## Consigne de travail A
Répondez brièvement à ces questions sur le texte consacré au dépistage :
(i) Quelle tranche d'âge les hommes inclus dans l'essai avaient-ils ?
(ii) Quel était le critère de jugement principal ?
(iii) Vers qui les patients ayant une HTA ont-ils été dirigés ?
## Consigne de travail B
Poursuivez le texte consacré au dépistage à la suite de sa dernière phrase.

## Texte source
──────────────────────────────

Démontrer l’impact clinique du dépistage combiné de l’AAA, de l’AOMI et de l’HTA dans la population générale masculine danoise âgée de 65 à 74 ans.

MÉTHODE

Essai randomisé ayant alloué tous les habitants masculins de 19 communes danoises âgés de 65 à 74 ans à un groupe dépistage ou a un groupe témoin sans dépistage. Le critère de jugement principal était la mortalité toutes causes cinq ans après la randomisation, analysée chez tous les randomisés. Les principaux critères de jugement secondaires étaient la mortalité cardiovasculaire, celle liée à l’AAA et au cancer. Les sujets du groupe témoin et les adjudicateurs des causes de mortalité étaient en insu de la randomisation. Les patients ayant un dépistage positif de l’AAA ou de l’AOMI ont eu un second examen de confirmation un an plus tard et reçu un traitement validé si nécessaire (statine et/ou antithrombotique pour l’AOMI). Ceux ayant une HTA ont été dirigés vers leur médecin généraliste.

──────────────────────────────

## Données étudiées

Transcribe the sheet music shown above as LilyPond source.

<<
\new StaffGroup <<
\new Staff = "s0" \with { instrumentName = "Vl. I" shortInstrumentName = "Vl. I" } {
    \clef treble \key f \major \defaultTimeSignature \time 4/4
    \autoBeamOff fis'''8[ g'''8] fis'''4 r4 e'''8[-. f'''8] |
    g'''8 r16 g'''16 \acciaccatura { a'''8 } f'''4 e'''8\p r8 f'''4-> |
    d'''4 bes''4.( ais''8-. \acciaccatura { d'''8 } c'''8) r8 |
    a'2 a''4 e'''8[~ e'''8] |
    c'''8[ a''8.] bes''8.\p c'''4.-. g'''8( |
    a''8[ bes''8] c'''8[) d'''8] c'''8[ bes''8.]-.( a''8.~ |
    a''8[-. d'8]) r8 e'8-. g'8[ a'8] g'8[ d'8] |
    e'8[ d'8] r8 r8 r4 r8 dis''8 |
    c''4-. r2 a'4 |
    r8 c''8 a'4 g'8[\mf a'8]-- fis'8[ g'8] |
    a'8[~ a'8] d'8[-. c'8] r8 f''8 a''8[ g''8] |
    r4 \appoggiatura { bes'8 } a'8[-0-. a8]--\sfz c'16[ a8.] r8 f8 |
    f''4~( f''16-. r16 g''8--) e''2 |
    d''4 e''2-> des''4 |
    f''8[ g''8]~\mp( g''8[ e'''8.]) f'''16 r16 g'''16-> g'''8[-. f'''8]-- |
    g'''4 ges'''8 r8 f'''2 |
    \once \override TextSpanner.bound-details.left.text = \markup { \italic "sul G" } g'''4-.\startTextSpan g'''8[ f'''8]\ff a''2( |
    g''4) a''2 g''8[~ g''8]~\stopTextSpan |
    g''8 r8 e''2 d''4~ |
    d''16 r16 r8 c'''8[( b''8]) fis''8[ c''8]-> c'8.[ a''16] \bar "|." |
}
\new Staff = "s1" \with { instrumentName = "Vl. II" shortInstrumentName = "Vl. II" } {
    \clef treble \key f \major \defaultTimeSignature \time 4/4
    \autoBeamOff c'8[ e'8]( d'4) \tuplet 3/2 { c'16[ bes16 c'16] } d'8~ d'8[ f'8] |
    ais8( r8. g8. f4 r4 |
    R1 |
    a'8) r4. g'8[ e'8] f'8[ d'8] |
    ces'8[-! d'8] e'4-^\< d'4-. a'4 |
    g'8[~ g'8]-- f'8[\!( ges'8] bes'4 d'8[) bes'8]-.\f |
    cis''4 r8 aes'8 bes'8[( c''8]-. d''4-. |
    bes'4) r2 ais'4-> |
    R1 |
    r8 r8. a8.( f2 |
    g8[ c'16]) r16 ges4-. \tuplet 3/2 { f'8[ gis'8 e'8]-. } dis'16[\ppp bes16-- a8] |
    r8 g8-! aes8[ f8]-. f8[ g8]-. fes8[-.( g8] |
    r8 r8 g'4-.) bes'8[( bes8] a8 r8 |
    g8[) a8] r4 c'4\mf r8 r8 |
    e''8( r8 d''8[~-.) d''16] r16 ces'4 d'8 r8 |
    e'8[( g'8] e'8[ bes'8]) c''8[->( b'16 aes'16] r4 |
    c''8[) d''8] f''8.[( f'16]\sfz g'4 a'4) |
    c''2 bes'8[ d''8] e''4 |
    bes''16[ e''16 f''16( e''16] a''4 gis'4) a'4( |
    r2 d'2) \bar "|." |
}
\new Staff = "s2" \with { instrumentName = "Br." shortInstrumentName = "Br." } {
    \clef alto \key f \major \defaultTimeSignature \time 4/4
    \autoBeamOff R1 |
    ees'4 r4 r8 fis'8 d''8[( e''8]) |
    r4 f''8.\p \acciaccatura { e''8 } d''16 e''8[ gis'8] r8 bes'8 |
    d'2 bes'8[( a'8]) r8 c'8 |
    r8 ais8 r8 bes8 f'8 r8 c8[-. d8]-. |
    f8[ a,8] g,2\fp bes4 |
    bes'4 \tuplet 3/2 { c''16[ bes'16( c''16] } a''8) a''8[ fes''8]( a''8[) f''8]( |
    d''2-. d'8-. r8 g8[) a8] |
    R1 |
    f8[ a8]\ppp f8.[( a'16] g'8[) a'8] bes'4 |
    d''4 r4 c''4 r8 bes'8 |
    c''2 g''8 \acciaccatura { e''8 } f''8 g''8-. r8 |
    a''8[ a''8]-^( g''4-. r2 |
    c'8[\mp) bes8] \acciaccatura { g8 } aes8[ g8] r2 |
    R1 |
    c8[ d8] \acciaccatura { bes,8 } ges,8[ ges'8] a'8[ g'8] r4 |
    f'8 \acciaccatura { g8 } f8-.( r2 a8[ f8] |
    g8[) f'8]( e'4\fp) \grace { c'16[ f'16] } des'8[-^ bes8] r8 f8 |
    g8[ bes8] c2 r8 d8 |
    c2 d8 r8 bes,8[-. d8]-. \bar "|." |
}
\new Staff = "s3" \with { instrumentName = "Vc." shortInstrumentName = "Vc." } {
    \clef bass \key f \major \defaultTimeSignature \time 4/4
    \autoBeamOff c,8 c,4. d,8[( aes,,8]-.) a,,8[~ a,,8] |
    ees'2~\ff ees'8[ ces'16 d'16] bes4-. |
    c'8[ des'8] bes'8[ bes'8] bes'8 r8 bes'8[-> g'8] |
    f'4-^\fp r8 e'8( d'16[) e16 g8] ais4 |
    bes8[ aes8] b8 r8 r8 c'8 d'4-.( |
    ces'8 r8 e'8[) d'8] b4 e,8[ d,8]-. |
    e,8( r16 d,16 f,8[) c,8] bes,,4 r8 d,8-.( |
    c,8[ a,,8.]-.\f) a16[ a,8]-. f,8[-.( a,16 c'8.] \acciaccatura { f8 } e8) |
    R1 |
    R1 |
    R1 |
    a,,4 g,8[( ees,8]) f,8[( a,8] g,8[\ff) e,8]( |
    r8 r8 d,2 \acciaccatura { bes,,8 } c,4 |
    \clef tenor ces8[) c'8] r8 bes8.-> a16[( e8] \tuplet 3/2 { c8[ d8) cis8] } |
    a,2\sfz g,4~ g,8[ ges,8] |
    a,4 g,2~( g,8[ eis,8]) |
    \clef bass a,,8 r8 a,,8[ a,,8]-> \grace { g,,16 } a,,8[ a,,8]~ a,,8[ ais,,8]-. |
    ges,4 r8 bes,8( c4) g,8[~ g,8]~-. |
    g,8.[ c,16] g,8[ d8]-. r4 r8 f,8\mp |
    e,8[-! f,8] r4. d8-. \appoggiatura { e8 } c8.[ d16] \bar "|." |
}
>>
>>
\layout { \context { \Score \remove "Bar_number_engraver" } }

──────────────────────────────

## Réponse rédigée A
(i) De 65 à 74 ans.
(ii) La mortalité toutes causes cinq ans après la randomisation.
(iii) Vers leur médecin généraliste.

## Réponse rédigée B
Le nombre d’hommes à inclure pour démontrer une réduction de 5 % de la mortalité totale était de 23 604 dans chaque groupe pour disposer d’une puissance de 90 % avec un risque alpha ≤ 0,05. L’analyse statistique a utilisé un modèle de Cox proportionnel aléatoire non ajusté.

RÉSULTATS

Parmi les 50 170 hommes éligibles au dépistage, 50 156 (99,9 %) ont été randomisés, soit 25 078 dans chaque groupe. Environ 75 % des sujets invités au dépistage (par courrier) y ont effectivement participé. Les caractéristiques des deux groupes à l’inclusion étaient comparables : âge = 69 ans, traitement hypolipémiant = 35 %, tabac = 21 %, HTA traitée = 22,5 %, diabète de type 2 traité = 10 %. Au dépistage, 3,6 % des sujets avaient une AAA, 10 % une AOMI confirmée, et 11,5 % une HTA non connue. À cinq ans, le statut vital était connu pour 99,98 % des sujets.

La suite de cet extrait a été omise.